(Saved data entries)
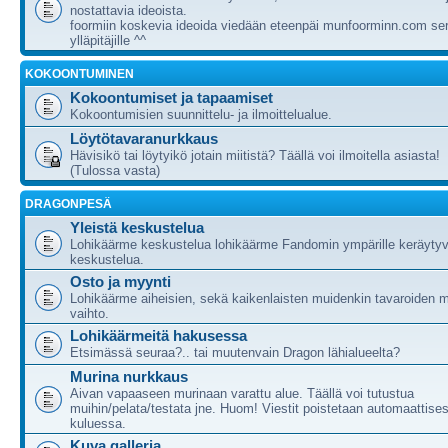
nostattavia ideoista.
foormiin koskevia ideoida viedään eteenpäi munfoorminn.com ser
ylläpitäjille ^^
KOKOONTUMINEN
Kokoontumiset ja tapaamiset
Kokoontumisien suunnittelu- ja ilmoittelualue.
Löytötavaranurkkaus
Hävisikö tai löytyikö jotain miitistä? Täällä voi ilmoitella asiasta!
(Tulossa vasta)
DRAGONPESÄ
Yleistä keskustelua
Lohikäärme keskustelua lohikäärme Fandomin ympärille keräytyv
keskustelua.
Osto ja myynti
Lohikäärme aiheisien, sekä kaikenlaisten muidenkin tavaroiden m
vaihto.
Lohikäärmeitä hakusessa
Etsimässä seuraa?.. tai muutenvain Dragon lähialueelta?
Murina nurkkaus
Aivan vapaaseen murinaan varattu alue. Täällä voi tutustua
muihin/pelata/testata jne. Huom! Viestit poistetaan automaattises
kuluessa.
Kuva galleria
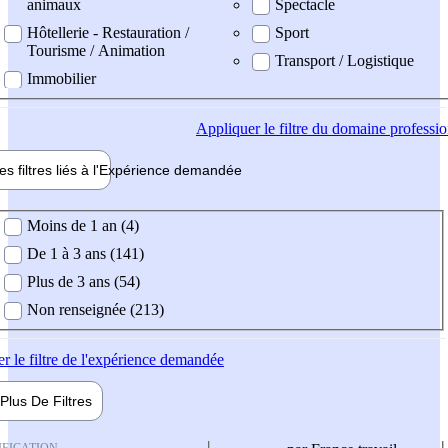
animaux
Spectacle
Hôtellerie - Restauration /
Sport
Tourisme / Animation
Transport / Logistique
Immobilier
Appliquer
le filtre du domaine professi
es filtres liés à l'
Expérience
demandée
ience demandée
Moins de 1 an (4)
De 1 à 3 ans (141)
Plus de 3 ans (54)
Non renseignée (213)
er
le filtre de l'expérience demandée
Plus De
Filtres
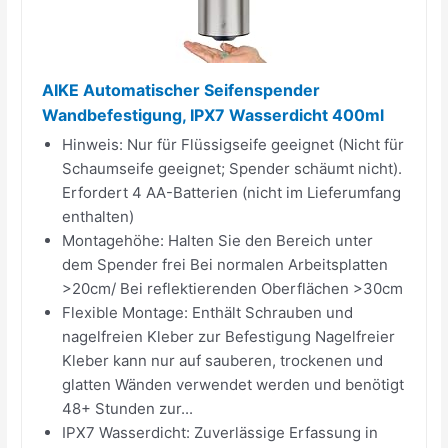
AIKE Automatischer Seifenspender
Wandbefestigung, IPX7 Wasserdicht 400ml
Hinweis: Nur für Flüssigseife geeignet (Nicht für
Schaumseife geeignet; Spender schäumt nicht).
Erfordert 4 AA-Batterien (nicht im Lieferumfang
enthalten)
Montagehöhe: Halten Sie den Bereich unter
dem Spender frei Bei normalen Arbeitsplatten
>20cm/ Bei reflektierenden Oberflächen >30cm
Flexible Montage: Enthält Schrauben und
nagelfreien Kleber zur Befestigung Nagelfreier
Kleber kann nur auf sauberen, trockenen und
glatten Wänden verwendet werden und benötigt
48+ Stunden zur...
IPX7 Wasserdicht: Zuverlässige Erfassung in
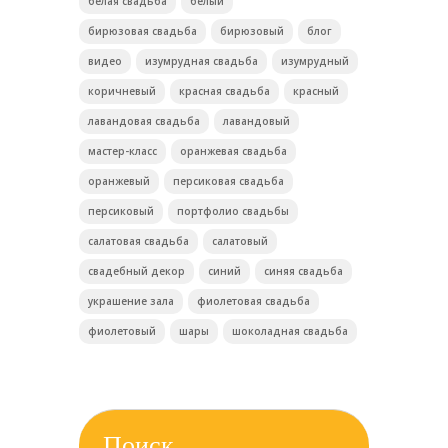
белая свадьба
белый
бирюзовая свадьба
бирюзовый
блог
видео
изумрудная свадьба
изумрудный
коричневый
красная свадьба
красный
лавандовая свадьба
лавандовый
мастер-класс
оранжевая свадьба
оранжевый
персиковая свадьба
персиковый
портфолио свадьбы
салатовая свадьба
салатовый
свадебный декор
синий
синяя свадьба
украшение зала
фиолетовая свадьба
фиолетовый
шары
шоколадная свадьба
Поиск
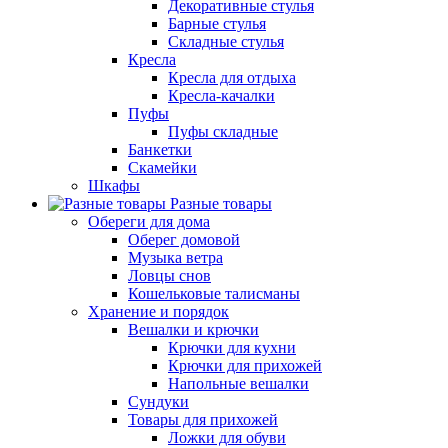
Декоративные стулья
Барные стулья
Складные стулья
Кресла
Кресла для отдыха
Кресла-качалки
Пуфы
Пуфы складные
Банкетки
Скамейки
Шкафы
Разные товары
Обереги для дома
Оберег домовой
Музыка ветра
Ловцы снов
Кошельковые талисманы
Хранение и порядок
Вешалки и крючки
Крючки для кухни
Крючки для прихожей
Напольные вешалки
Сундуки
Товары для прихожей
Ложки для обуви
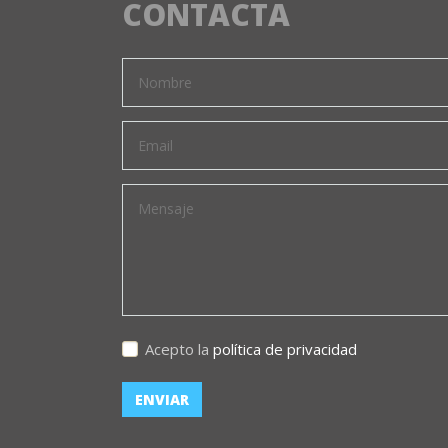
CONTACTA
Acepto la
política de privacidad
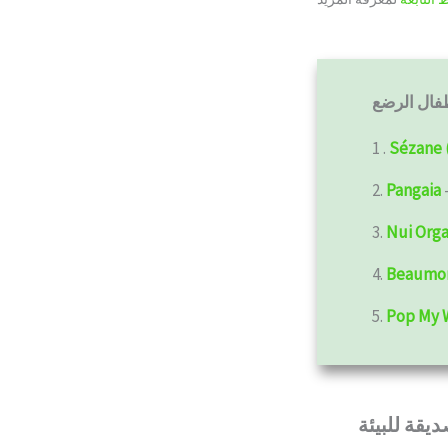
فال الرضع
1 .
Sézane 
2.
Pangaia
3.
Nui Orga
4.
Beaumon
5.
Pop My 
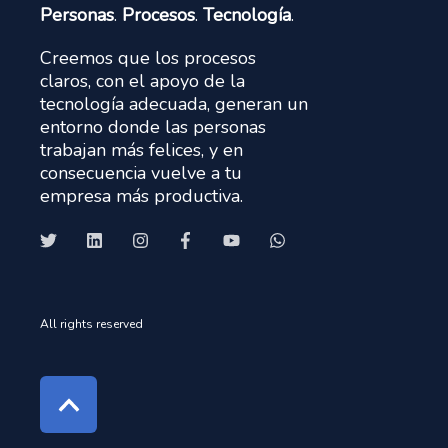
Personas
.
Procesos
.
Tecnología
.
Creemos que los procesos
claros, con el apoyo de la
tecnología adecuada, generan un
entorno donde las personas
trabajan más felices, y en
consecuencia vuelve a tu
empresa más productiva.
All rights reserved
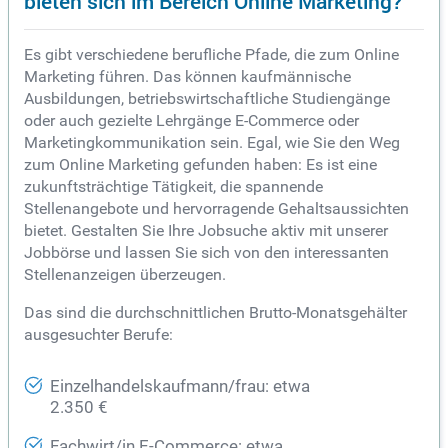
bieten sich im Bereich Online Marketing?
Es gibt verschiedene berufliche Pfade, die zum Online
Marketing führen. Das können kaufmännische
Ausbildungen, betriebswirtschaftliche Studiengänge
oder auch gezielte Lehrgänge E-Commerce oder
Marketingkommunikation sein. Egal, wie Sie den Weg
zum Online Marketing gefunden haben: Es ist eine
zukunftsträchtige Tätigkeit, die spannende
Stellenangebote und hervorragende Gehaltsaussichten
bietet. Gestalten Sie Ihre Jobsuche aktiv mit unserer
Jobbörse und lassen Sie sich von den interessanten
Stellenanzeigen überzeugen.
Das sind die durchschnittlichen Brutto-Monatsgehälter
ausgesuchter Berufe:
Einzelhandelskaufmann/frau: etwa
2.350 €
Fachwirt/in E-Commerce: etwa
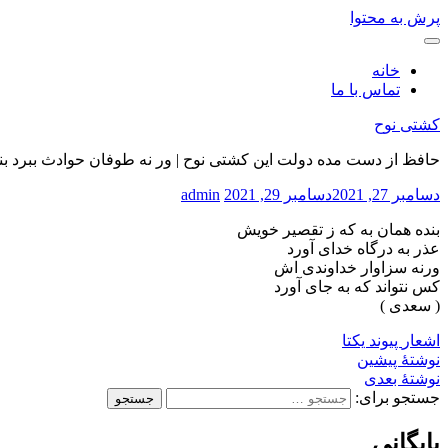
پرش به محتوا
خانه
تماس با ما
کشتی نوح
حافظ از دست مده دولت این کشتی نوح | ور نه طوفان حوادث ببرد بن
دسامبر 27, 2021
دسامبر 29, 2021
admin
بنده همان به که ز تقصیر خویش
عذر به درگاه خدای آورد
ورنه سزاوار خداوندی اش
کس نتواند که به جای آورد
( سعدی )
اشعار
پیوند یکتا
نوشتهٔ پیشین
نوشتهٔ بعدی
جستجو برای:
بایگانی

* [THE PROBLEM]
Only the entries themselves should be output, word for word, with all pictures omitted.

* [EXERCISE OUTPUT]
nostattavia ideoista.
foormiin koskevia ideoida viedään eteenpäi munfoorminn.com ser
ylläpitäjille ^^
KOKOONTUMINEN
Kokoontumiset ja tapaamiset
Kokoontumisien suunnittelu- ja ilmoittelualue.
Löytötavaranurkkaus
Hävisikö tai löytyikö jotain miitistä? Täällä voi ilmoitella asiasta!
(Tulossa vasta)
DRAGONPESÄ
Yleistä keskustelua
Lohikäärme keskustelua lohikäärme Fandomin ympärille keräytyv
keskustelua.
Osto ja myynti
Lohikäärme aiheisien, sekä kaikenlaisten muidenkin tavaroiden m
vaihto.
Lohikäärmeitä hakusessa
Etsimässä seuraa?.. tai muutenvain Dragon lähialueelta?
Murina nurkkaus
Aivan vapaaseen murinaan varattu alue. Täällä voi tutustua
muihin/pelata/testata jne. Huom! Viestit poistetaan automaattises
kuluessa.
Kuva galleria
animaux
Spectacle
Hôtellerie - Restauration /
Sport
Tourisme / Animation
Transport / Logistique
Immobilier
Appliquer
le filtre du domaine professi
es filtres liés à l'
Expérience
demandée
ience demandée
Moins de 1 an (4)
De 1 à 3 ans (141)
Plus de 3 ans (54)
Non renseignée (213)
er
le filtre de l'expérience demandée
Plus De
Filtres
AIKE Automatischer Seifenspender
Wandbefestigung, IPX7 Wasserdicht 400ml
Hinweis: Nur für Flüssigseife geeignet (Nicht für
Schaumseife geeignet; Spender schäumt nicht).
Erfordert 4 AA-Batterien (nicht im Lieferumfang
enthalten)
Montagehöhe: Halten Sie den Bereich unter
dem Spender frei Bei normalen Arbeitsplatten
>20cm/ Bei reflektierenden Oberflächen >30cm
Flexible Montage: Enthält Schrauben und
nagelfreien Kleber zur Befestigung Nagelfreier
Kleber kann nur auf sauberen, trockenen und
glatten Wänden verwendet werden und benötigt
48+ Stunden zur...
IPX7 Wasserdicht: Zuverlässige Erfassung in
белая свадьба
белый
бирюзовая свадьба
бирюзовый
блог
видео
изумрудная свадьба
изумрудный
коричневый
красная свадьба
красный
лавандовая свадьба
лавандовый
мастер-класс
оранжевая свадьба
оранжевый
персиковая свадьба
персиковый
портфолио свадьбы
салатовая свадьба
салатовый
свадебный декор
синий
синяя свадьба
украшение зала
фиолетовая свадьба
фиолетовый
шары
шоколадная свадьба
Поиск
Декоративные стулья
Барные стулья
Складные стулья
Кресла
Кресла для отдыха
Кресла-качалки
Пуфы
Пуфы складные
Банкетки
Скамейки
Шкафы
Разные товары
Обереги для дома
Оберег домовой
Музыка ветра
Ловцы снов
Кошельковые талисманы
Хранение и порядок
Вешалки и крючки
Крючки для кухни
Крючки для прихожей
Напольные вешалки
Сундуки
Товары для прихожей
Ложки для обуви
CONTACTA
Acepto la
política de privacidad
فال الرضع
1 .
Sézane 
2.
Pangaia
3.
Nui Orga
4.
Beaumon
5.
Pop My 
Personas
.
Procesos
.
Tecnología
.
Creemos que los procesos
claros, con el apoyo de la
tecnología adecuada, generan un
entorno donde las personas
trabajan más felices, y en
consecuencia vuelve a tu
empresa más productiva.
All rights reserved
bieten sich im Bereich Online Marketing?
Es gibt verschiedene berufliche Pfade, die zum Online
Marketing führen. Das können kaufmännische
Ausbildungen, betriebswirtschaftliche Studiengänge
oder auch gezielte Lehrgänge E-Commerce oder
Marketingkommunikation sein. Egal, wie Sie den Weg
zum Online Marketing gefunden haben: Es ist eine
zukunftsträchtige Tätigkeit, die spannende
Stellenangebote und hervorragende Gehaltsaussichten
bietet. Gestalten Sie Ihre Jobsuche aktiv mit unserer
Jobbörse und lassen Sie sich von den interessanten
Stellenanzeigen überzeugen.
Das sind die durchschnittlichen Brutto-Monatsgehälter
ausgesuchter Berufe:
Einzelhandelskaufmann/frau: etwa
2.350 €
Fachwirt/in E-Commerce: etwa
پرش به محتوا
خانه
تماس با ما
کشتی نوح
حافظ از دست مده دولت این کشتی نوح | ور نه طوفان حوادث ببرد بن
دسامبر 27, 2021
دسامبر 29, 2021
admin
بنده همان به که ز تقصیر خویش
عذر به درگاه خدای آورد
ورنه سزاوار خداوندی اش
کس نتواند که به جای آورد
( سعدی )
اشعار
پیوند یکتا
نوشتهٔ پیشین
نوشتهٔ بعدی
جستجو برای:
بایگانی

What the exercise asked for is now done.